Dreamcatcher s'inscrit dans un contexte
ultra-réaliste de film d'épouvante, et part
dans toutes les directions sans savoir comment montrer ce
qu'on attend de lui. MrGray, le Ripley et les fouines, tout
est passé par le filtre de l'ordinateur. Si les
fouines s'en sortent honorablement par leur aspect en
référence directe à Elmer, le
Remue-Méninges (le seul monstre de l'histoire qui
ressemble à... un étron !), l'alien est
ridicule tant il est conforme à l'imagerie
universelle de l'extra-terrestre. Humanoïde longiforme,
à la tête ovale et aux grands yeux globuleux,
il fait penser à ces affiches humoristiques à
la mode depuis quelques années, où l'on voit
des aliens fumant des joints ou buvant un verre. Pas la
moindre pousse d'originalité dans cette incarnation,
formatée pour ne surtout pas surprendre le public
habitué à voir les mêmes choses, public
que l'on prend de plus en plus pour un abruti
dénué de mémoire et de jugement. Que
les lecteurs de King attendent de voir Duddits se tranformer
lui-même en E.T dans la scène finale pour
mettre la patée à MrGray, et vous aurez une
bonne idée du désastre. Non seulement c'est
mal fait, mais en plus cela laisse entendre que Duddits est
un alien « gentil », envoyé sur Terre il y
a bien longtemps au cas où les Gris viendraient y
faire un tour : c'est vraiment saborder le texte original de
King, qui a toujours accordé aux handicapés ou
aux simples d'esprit des pouvoirs particuliers, mais pour en
faire des guides ou des agents du Bien et certainement pas
en se réfugiant dans la pirouette fumeuse de
l'origine extra-terrestre.
J'ai commencé ce texte en espérant pouvoir
trouver à ce film certaines qualités, quelques
perles improbables qui seraient passées à
travers les mailles du nivellement général. Le
casting ne vient pas à la rescousse des tristes
ambitions du réalisateur : Morgan Freeman, d'ordinaire si impeccable, si charismatique,
en fait des tonnes et donne à Curtis des allures de
bouffon hystérique, méchant et sadique mais
dangereux pour personne. Ce n'est pas demain que l'on saura
égaler Marlon Brando...Tom Sizemore de son côté se débat
désespérement pour incarner Owen Underhill
dont le rôle a été sabordé, et il
ne dépasse pas les dix minutes à
l'écran, ce qui paraît incroyable quand on
connaît l'importance du personnage. Quant aux quatre
amis, ils sont relativement bien choisis, excepté le
bellâtre hollywoodien qui prétend jouer Henry
en ne développant surtout pas plus de deux
expressions de visage. Dreamcatcher a pour lui le seul mérite de nous faire
découvrir Timothy Olyphant qui se dévoile, dans la peau de Pete,
comme un formidable sosie de Jack Nicholson : même regard, même gestuelle,
même menton carré et surtout les deux
mêmes sourcils circonflexes qui avaient permis
à Nicholson de jouer Shining. Olyphant fait presque figure de
naufragé tant il joue juste et donne à son
petit rôle l'émotion nécessaire.

▶ **Données fournies**:
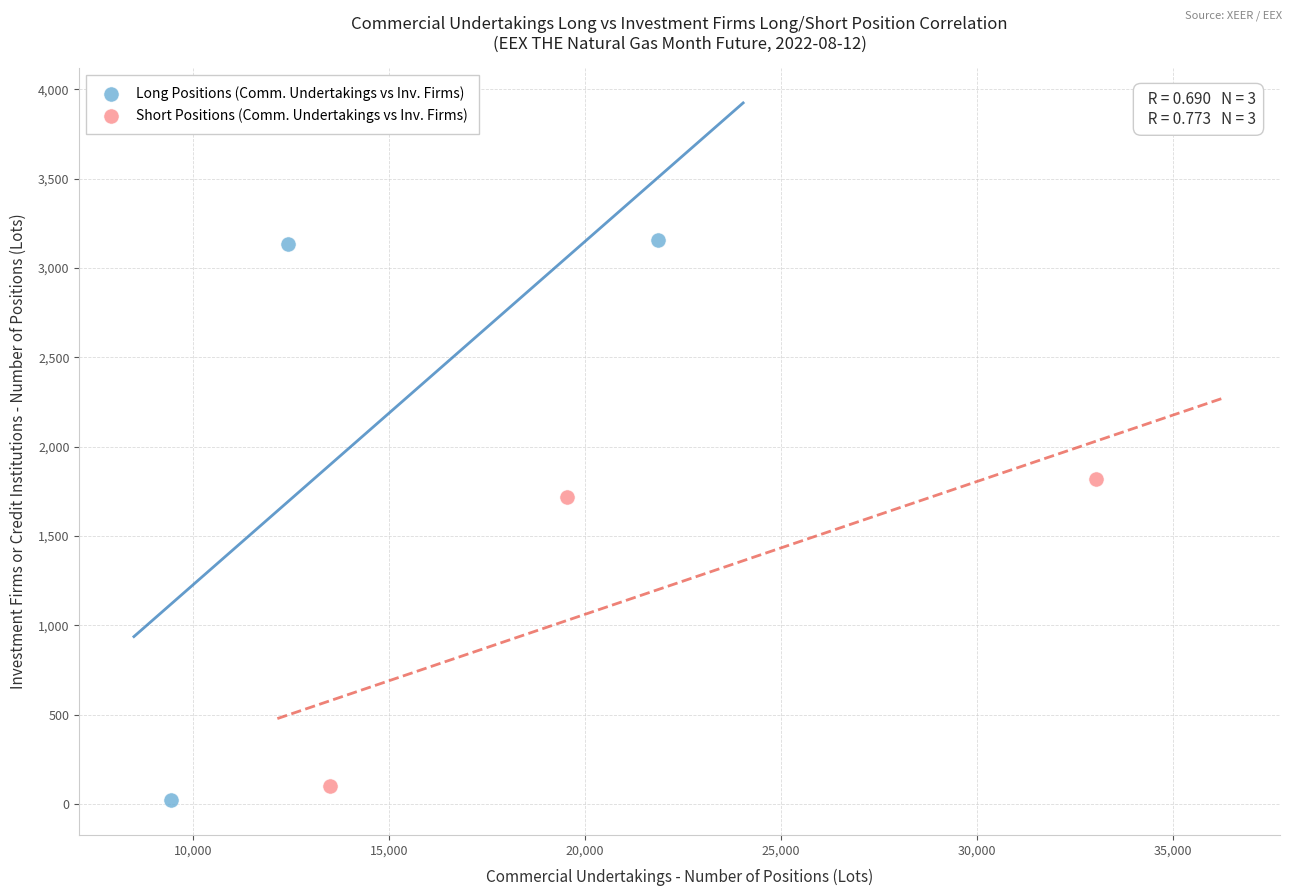

Which series reaches the maximum Y coordinate?

Long Positions (Comm. Undertakings vs Inv. Firms)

▶ **Consigne**: Poursuivez la critique du film Dreamcatcher à partir de sa dernière phrase.

▶ **Exercice corrigé**:
Finalement, Dreamcatcher est trop court. Vite tourné pour
être vite envoyé aux équipes des effets
spéciaux, il installe quelques jolies scènes
et un suspens crédible, pas de première
fraîcheur mais efficace, et tourne rapidement au
n'importe quoi. Les scènes de grande envergure, comme
les opérations militaires ou les déplacements
de population, se réduisent en durée et en
qualité à mesure que le film avance. Un film
d'action où la tension et l'intérêt se
désagrégent au plus on approche du
dénouement à de quoi faire s'enfuir les moins
regardants. On pourra sauver la représentation
très inspirée du bureau mental de Jonesy
où il trouve refuge, ce qui n'avait rien
d'évident tant King avait multiplié les voix
intérieures et les points de vue. C'est encore plus
décevant de voir que Kasdan se tire avec classe de ce
défi narratif et se prend les pieds dans les erreurs
les plus évidentes.
On se retrouve donc avec un beau navet,
incompréhensible pour ceux qui ne connaîtraient
pas l'histoire, et pathétique pour ceux qui l'ont
lue. Un film qui ne peut intéresser ni les fans ni
les néophytes, voilà qui mettra tout le monde
d'accord ! Ce n'est pas ce genre d'adaptation baclée
qui favorisera la démocratisation de ces arts mineurs
et incontournables que sont la série B et la
littérature fantastique.
article de "Sylvain Tavernier"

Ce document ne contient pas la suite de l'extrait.